A team led by Michigan State University has used machine learning to identify promising treatments for two diseases with limited options: hepatocellular carcinoma, the deadliest form of liver cancer, and idiopathic pulmonary fibrosis, a chronic lung disease with a median survival of just three years.
The research, published March 17 in Cell, demonstrates how AI can accelerate early-stage drug discovery by predicting a compound’s biological effects from its chemical structure alone.
How GPS Works
The team developed a system called GPS—Gene expression profile Predictor on chemical Structures—that learns from millions of experimental measurements showing how different chemicals affect gene activity in cells.
“In our approach, instead of looking at cats or dogs, we want to know whether the compound will regulate up or down gene expression,” said Bin Chen, a senior author at MSU’s College of Human Medicine, drawing an analogy to how image recognition AI distinguishes animals.
Traditional drug discovery often starts with a known target—a specific protein to block or activate. GPS flips this approach. It predicts which compounds might reverse the abnormal gene expression patterns seen in diseased tissue, without needing to know the specific mechanism.
Jiayu Zhou, formerly at MSU and now at the University of Michigan, noted that biological data is inherently noisy. The model was designed to “learn from the data without being thrown off by all the noise.”
Results in Mice and Human Tissue
For hepatocellular carcinoma—the third leading cause of cancer death worldwide—the team screened compounds virtually using GPS, then tested the top candidates in mice with tumors. Two new compounds reduced tumor size.
For idiopathic pulmonary fibrosis, they identified one repurposed drug and two novel compounds that showed promise. These were validated not just in mice but also on human lung tissue samples from Corewell Health’s lung transplant program.
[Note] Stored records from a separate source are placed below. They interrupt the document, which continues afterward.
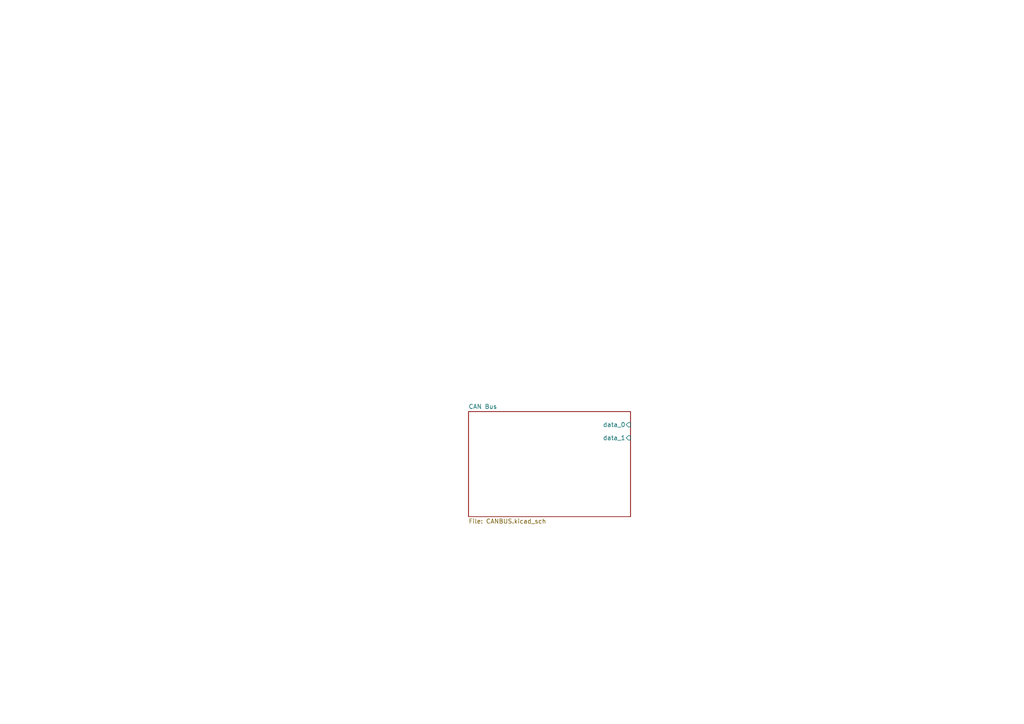
<source format=kicad_sch>
(kicad_sch (version 20230121) (generator eeschema)

  (uuid e323b8d3-dcf0-4404-95cd-04e5731b843c)

  (paper "A4")

  


  (sheet (at 135.89 119.38) (size 46.99 30.48) (fields_autoplaced)
    (stroke (width 0.1524) (type solid))
    (fill (color 0 0 0 0.0000))
    (uuid 58344fd8-a95d-4780-a39d-1367d5f45d2f)
    (property "Sheetname" "CAN Bus" (at 135.89 118.6684 0)
      (effects (font (size 1.27 1.27)) (justify left bottom))
    )
    (property "Sheetfile" "CANBUS.kicad_sch" (at 135.89 150.4446 0)
      (effects (font (size 1.27 1.27)) (justify left top))
    )
    (pin "data_0" input (at 182.88 123.19 0)
      (effects (font (size 1.27 1.27)) (justify right))
      (uuid 3f3397aa-f6f6-4997-a029-91d42e6954df)
    )
    (pin "data_1" input (at 182.88 127 0)
      (effects (font (size 1.27 1.27)) (justify right))
      (uuid 63a6854b-9c88-4e6a-8cb7-d7f04506b32c)
    )
    (instances
      (project "CAN Bus"
        (path "/e323b8d3-dcf0-4404-95cd-04e5731b843c" (page "2"))
      )
    )
  )

  (sheet_instances
    (path "/" (page "1"))
  )
)

</source>
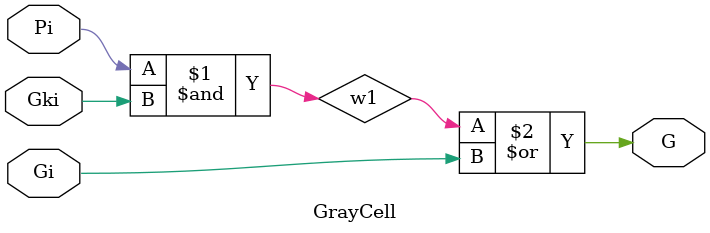
<source format=v>
module GrayCell(Pi, Gi, Gki, G);
  input Pi, Gi, Gki;
  output G;
  
  wire G;
  
  wire w1, w2;
  
  and(w1, Pi, Gki);
  or(G, w1, Gi);
  
endmodule

</source>
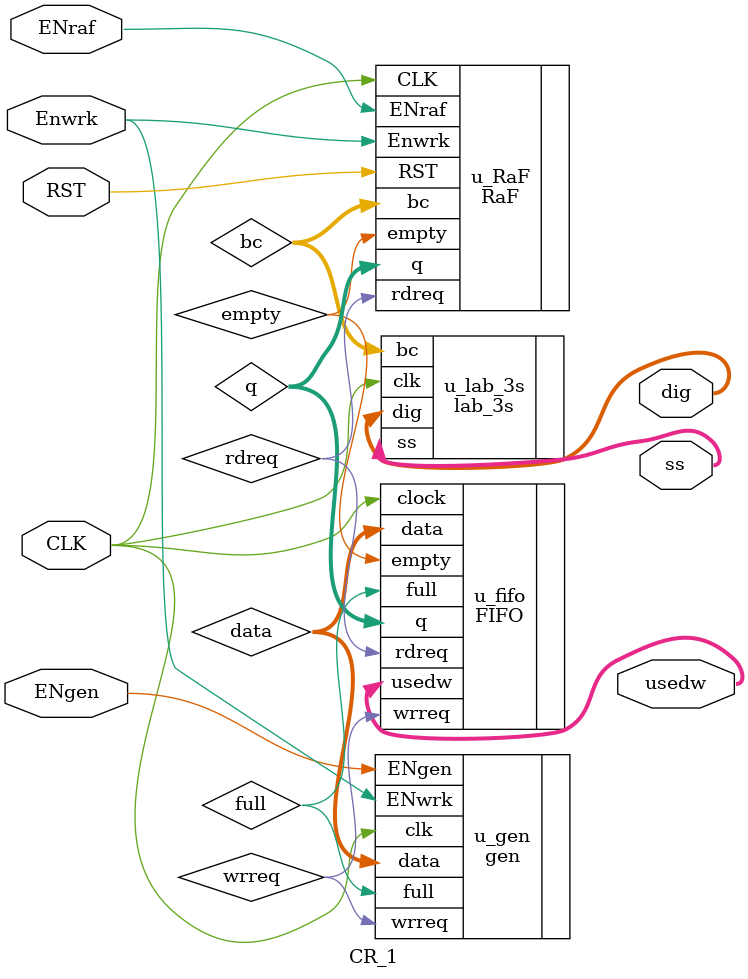
<source format=sv>
module CR_1 (
  input  bit       CLK,
  input  bit       ENgen,
  input  bit       Enwrk,
  input  bit       RST,
  input  bit       ENraf,
  output bit [3:0] usedw,
  output bit [6:0] ss,
  output bit [4:1] dig
);

  bit       full;
  bit       wrreq;
  bit [7:0] data;

  gen u_gen (
    .clk  (CLK),
    .ENgen,
    .ENwrk(Enwrk),
    .full,
    .wrreq,
    .data
  );

  bit       rdreq;
  bit       empty;
  bit [7:0] q;

  FIFO u_fifo (
    .clock(CLK),
    .data(data),
    .rdreq(rdreq),
    .wrreq(wrreq),
    .empty(empty),
    .full(full),
    .q(q),
    .usedw(usedw)
  );

  bit [7:0] bc;

  RaF u_RaF (
    .CLK,
    .ENraf,
    .empty,
    .Enwrk,
    .RST,
    .q,
    .rdreq,
    .bc
  );

  lab_3s u_lab_3s (
    .clk(CLK),
    .bc(bc),
    .ss(ss),
    .dig(dig)
  );


endmodule

</source>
“Drug discovery is a team sport, and not for the faint of heart,” said Edmund Ellsworth, director of MSU’s Medicinal Chemistry Facility. The project involved more than 20 researchers across MSU, Stanford’s Asian Liver Center, the University of Michigan, and Corewell Health.
What This Means
The approach addresses a bottleneck in drug development. Testing every possible compound against every disease in the lab is impossible—there are too many of both. GPS lets researchers computationally narrow millions of candidates to a handful worth testing.
Samuel So and Mei-Sze Chua at Stanford’s Asian Liver Center noted the platform “greatly expands the pool of novel compounds” for diseases like liver cancer, where existing treatments often stop working.
The team has made their code and a web portal publicly available at apps.octad.org/GPS/, allowing other researchers to screen compounds for diseases of interest. This open approach means the method could be applied beyond the two diseases studied here.
The Fine Print
These are still early results. Compounds that work in mice often fail in humans—the historical success rate from Phase I trials to approval is under 10%. The two cancer compounds and three lung fibrosis candidates identified here need years of additional testing before they could reach patients.
The study also doesn’t address toxicity at therapeutic doses, drug-drug interactions, or how these compounds behave in humans. What GPS provides is a faster, more systematic way to generate leads—not a shortcut through clinical trials.
The research was funded by the NIH, NSF, an MSU Strategic Partnership Grant, and the Corewell Health-MSU Alliance.